任务事项 A: 在这段关于10X单细胞转录组分析的节选文本中,约有多少比例的GEM能在10X芯片的管道中成功捕获细胞?
任务事项 B: 请从关于单细胞转录组分析的节选文本最后一句之后接着往下写。

节选文本:
········

13.10X scRNA-seq基础分析框架
14.细胞过滤
(1)来源空载(油包水磁珠(GEM)数据):10X单细胞数据来源于一个油包水磁珠(GEM)为单元的单细胞扩增。约有65%的GEM在10X芯片的管道中可以成功捕获细胞,但也有35%没有捕获细胞。当然,空载的GEM并非没有任何结果。由于单细胞悬液中存在细胞破裂时产生的游离RNA,空载GEM中也会扩增得到少量的RNA信息,但基因数会很少。
(2)过载的GEM数据:部分GEM在10X芯片中可能也会出现过载,即一个GEM中吸入了两个或两个以上的细胞。这样两三个细胞信息就被合并了,从而相互干扰。
(3)状态异常的细胞信息:这部分常常是实验操作过程中衰亡自噬的细胞,这类细胞已经不具有研究的价值,应该被去除。
对于以上问题,主要通过以下三个指标进行过滤:
- (1)细胞中检测到的基因数,太低或者太高的细胞将被过滤;
- 检测基因数太少的单细胞数据,可能来自空载的GEM。检测基因数太高的,可能来自过载的GEM。
- (2)细胞中检测道德UMI总数,太低或者太高的细胞将被过滤;
- UMI就是cDNA扩增前给每个cDNA连上的一个标签序列。所以一段UMI序列,就代表一分子的cDNA。1个细胞UMI的总数就代表细胞中初始mRNA的总量。同样的,过滤mRNA总量太低或者太高的细胞,可以有效去除空载或过载的GEM。
- (3)线粒体基因表达量比例过高的细胞被去除
- 自噬凋亡的细胞,通常会出现线粒体基因的超表达。因此,利用这一指标,可以去除此类细胞。
15.细胞亚群分类的方法
分群的基本原理就是利用基因表达量的信息,计算各个细胞间表达模式的差异度,然后基于一定的标准将所有细胞归为多个亚群(将差异度小于特定值的细胞归为一个亚群)。分群是否符合预期,还需要后续基于特征标记对各个亚群进行定义后才可以判断。细胞分群结果一般要进行可视化展示(tSNE或UMAP图)。
16.亚群分类映射图
亚群分类结果展示,经常采用散点映射图的方式。这个过程可以分为两步:(1)先用某种算法(例如PCA或tSNE)将细胞间的关系用散点图进行展示;(2)根据某些指标(例如获得的细胞分群结果)将散点图中的点(代表细胞)涂上不同颜色,这个步骤称为映射。
17.tSNE算法与PCAE算法的比较
总的来说,PCA是常规转录组常用的数据降维和样本关系可视化的方法。但针对单细胞转录组数据,tSNE是明显胜过PCA的方法。
(1)PCA是线性降维的方法(适用于普通转录组)
以转录组数据为例,PCA的主要目的是从大量基因的表达量信息中,提取对整体基因表达量影响最大的效应(例如实验处理效应、实验批次效应、异常样本效应等)。这些效应被称为主成分(PC),然后利用主成分绘图。简而言之,只要2-3个变量(命名为PC1、PC2、PC3)就可以代表原来几万个基因含有的大部分信息。那么细胞之间表达量差异,就体现在PC1、PC2这些变量数值上的差异。最后,我们只要用PC1、PC2绘制散点图,就可以将有差异的细胞区分开。

········

所给条目:
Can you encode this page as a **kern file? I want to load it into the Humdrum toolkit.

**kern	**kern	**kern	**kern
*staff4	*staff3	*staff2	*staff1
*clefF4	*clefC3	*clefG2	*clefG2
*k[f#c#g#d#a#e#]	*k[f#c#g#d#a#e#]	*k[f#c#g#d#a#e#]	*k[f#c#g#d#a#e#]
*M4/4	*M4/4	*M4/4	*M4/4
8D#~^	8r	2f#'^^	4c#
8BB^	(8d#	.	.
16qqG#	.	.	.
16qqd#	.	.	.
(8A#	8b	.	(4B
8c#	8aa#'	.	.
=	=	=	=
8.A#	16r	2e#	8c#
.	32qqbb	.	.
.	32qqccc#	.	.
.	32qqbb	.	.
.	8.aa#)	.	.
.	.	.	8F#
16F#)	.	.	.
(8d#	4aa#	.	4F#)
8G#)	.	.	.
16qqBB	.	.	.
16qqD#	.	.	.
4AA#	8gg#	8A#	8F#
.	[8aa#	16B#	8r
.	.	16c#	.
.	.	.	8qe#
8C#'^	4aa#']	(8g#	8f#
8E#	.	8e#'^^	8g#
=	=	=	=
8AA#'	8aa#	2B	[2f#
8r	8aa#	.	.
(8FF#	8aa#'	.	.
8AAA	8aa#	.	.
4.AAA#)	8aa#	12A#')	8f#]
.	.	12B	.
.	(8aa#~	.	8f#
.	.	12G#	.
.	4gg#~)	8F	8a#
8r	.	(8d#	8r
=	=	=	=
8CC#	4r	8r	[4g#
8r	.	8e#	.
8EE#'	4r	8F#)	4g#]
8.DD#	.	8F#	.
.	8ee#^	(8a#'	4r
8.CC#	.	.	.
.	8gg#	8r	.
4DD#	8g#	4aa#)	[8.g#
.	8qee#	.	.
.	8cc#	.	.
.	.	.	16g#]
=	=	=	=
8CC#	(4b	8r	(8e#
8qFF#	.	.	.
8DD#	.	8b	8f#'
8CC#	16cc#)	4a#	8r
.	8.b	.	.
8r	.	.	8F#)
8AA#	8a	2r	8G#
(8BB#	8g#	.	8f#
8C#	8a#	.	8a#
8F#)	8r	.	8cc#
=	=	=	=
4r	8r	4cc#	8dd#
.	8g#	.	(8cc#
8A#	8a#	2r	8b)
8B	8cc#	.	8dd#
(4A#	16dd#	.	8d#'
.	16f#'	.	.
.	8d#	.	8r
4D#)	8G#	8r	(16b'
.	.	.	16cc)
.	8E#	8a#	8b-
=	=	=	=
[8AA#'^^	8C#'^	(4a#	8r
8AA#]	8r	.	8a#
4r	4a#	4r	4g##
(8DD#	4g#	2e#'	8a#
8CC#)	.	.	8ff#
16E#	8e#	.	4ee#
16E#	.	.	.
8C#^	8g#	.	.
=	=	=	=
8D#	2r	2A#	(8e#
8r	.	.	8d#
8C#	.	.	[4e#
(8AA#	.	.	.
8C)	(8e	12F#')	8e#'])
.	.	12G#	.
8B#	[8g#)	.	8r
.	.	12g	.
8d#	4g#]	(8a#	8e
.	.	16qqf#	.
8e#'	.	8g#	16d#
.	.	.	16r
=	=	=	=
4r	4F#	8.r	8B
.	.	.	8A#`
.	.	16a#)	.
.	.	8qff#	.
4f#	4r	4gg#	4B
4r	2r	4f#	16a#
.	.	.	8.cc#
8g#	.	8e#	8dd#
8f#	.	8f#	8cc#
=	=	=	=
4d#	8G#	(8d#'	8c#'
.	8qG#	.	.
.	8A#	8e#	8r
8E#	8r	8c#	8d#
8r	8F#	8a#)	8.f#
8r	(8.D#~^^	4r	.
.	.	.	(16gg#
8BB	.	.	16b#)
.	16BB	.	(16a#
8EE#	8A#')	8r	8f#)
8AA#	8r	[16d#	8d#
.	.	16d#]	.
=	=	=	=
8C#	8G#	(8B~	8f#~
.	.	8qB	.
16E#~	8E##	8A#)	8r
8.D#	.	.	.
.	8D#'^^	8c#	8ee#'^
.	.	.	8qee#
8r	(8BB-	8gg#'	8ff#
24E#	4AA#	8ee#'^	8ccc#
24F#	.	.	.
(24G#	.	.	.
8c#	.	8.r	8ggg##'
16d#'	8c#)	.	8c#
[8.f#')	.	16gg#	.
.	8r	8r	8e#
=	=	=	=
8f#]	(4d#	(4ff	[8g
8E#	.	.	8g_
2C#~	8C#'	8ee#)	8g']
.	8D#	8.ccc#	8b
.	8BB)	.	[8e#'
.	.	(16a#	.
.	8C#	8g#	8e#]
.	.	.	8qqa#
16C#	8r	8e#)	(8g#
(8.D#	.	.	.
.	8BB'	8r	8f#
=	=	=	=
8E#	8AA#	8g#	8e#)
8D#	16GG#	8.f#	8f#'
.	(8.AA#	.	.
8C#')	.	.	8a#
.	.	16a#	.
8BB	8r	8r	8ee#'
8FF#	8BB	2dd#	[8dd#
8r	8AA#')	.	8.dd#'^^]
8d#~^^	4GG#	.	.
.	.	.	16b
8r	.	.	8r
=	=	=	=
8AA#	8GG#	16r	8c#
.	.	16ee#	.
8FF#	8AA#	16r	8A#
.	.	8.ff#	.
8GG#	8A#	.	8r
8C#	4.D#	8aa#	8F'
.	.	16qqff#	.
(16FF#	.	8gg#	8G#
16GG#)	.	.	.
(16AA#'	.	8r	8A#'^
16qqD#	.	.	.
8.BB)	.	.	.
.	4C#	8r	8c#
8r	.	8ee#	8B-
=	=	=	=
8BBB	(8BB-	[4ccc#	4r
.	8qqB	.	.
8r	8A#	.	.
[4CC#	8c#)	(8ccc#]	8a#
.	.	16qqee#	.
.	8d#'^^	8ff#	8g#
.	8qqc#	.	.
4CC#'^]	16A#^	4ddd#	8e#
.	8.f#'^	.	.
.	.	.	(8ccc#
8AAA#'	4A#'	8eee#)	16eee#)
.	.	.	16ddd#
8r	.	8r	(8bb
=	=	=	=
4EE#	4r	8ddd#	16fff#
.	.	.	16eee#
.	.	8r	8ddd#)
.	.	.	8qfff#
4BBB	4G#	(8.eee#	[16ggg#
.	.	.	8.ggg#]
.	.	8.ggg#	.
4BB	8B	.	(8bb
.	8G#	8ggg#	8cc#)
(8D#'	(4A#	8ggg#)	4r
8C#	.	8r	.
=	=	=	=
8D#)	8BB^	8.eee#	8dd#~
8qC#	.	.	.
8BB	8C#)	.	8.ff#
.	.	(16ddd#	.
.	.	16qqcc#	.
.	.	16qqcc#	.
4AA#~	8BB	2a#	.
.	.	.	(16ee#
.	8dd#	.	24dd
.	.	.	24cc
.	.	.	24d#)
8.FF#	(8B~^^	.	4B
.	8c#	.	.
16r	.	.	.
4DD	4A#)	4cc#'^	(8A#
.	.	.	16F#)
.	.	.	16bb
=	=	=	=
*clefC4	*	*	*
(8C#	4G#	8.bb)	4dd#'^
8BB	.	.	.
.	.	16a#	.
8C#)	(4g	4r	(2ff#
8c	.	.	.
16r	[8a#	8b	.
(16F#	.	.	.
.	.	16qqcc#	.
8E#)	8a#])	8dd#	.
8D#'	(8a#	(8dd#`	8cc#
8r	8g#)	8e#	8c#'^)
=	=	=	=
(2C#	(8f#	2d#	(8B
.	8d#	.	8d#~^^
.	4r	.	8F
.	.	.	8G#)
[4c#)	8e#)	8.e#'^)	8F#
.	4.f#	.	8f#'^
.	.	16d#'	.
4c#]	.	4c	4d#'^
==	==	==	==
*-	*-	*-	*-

········

作答区 A: 约65%的GEM可以成功捕获细胞。

作答区 B:
PCA的方法侧重于去抓样本中隐含的主要效应,从而让差异大的样本在图中呈现较远的距离。在常规RNA-seq项目中,一般样本不多,实验处理效应组合数通常不会超过10种,因此每个实验处理效应在所有因素的总体效应中占比都比较大,属于效应比较大的因素。另外,实验批次效应、离群样本等也属于比较大的效应,这类效应易于被PCA获取。
但是如果影响样本分组的不是主要效应,而是一些效应更小的效应,PCA则无法对这些样本进行准确区分。而10X scRNA-seq的可视化展示,主要期望对各个细胞亚群有良好的区分。在每次检测的上万个细胞中,几乎肯定可以区分出几十种细胞亚群,包括一些稀有的细胞。区分这些细胞亚群(尤其是稀有细胞类别)的效应,往往不是主要效应(即大量基因的差异),而是一些微小效应(少量标记基因差异)。那么,PCA的方法就无法将这些细胞亚群良好区分。
(2)tSNE是非线性降维的方法(适用于单细胞转录组)
能够区分不同细胞亚群的理想算法,应兼顾以下两点:
- 局部结构:属于同一个亚群的细胞,聚类尽可能近; - 全局结构:属于不同亚群的细胞,聚类尽可能分开。
tSNE算法就属于上述这种可以同时兼顾局部结构和全局结构的非线性降维可视化算法。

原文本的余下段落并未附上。